A New York judge declined to dismiss charges against Gregoire Tournant, a former Allianz SE hedge fund manager accused of fraud in connection with billions of dollars in investor losses.
(Bloomberg) — A New York judge declined to dismiss charges against Gregoire Tournant, a former Allianz SE hedge fund manager accused of fraud in connection with billions of dollars in investor losses.
Tournant was chief investment officer and co-lead portfolio manager of a US-based group of Allianz hedge funds that collapsed. He has pleaded not guilty to charges including securities fraud and conspiracy to obstruct justice.
US District Judge Laura Taylor Swain, in a one-page order Friday, denied Tournant’s motion to dismiss the indictment against him. She said she will publicly file a redacted version of an opinion providing her reasoning as soon as this month.
Lawyers for Tournant declined to comment on the ruling.
Tournant claims that lawyers at Sullivan & Cromwell who initially represented both him and Allianz misused their client relationship with him, gaining information they used to push the government to focus on him instead of the company. Prosecutors said he was trying to avoid trial by making inflammatory and baseless claims about his former attorneys and the government.
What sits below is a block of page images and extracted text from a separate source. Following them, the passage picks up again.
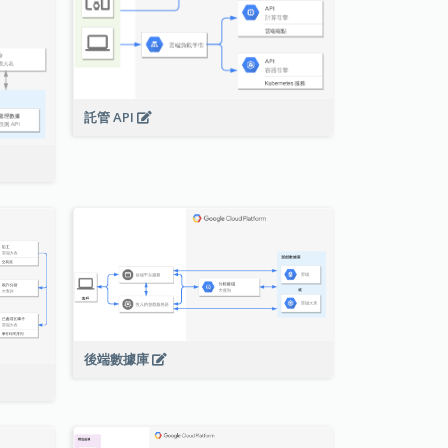
託管 API
後端數據庫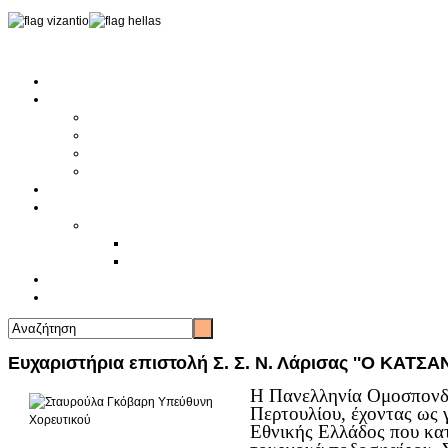
Αρχική
Αρθρογραφία
Τελευταία Νέα
Νέα Συλλόγων
Γενικά Άρθρα
Ειδήσεις - Σχόλια - Κοινωνικά
Ιστορίες Ζωής
Π.Ο.Σ.Σ.
Ιστορία Π.Ο.Σ.Σ.
Ιστορικό Ίδρυσης Π.Ο.Σ.Σ.
Βιογραφικό Π.Ο.Σ.Σ.
Χορηγοί
Επικοινωνία
Ευχαριστήρια επιστολή Σ. Σ. Ν. Λάρισας ''Ο ΚΑΤΣ
Η Πανελληνία Ομοσπονδί
Περτουλίου, έχοντας ως 
Εθνικής Ελλάδος που κα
Tournant says he met with Sullivan & Cromwell lawyers on June 3, 2021, to prepare for planned testimony to the US Securities and Exchange Commission, even though the firm was already aware it had a conflict of interest representing both him and Allianz. The lawyers later passed information to prosecutors that Tournant provided during the meeting, he claims.
Two executives who worked with Tournant, Stephen Bond-Nelson and Trevor Taylor, agreed to plead guilty to charges and are cooperating with prosecutors. The government claims Tournant conspired to obstruct an SEC investigation by telling Bond-Nelson to lie to the company’s lawyers, knowing the information would be passed on to the regulator.
The US argued that Tournant signed a written waiver, when he was represented by three different law firms, that allowed his employer to disclose information to prosecutors. The government later ended up charging both Tournant and an Allianz unit.
A New York judge last month approved a plea deal under which a unit of Allianz SE, the German insurer, agreed to pay about $6 billion and pleaded guilty to a single criminal charge of securities fraud to resolve charges it misrepresenting the investment risk posed by the hedge funds.
The case is US v. Tournant, 22-cr-00276, US District Court, Southern District of New York (Manhattan).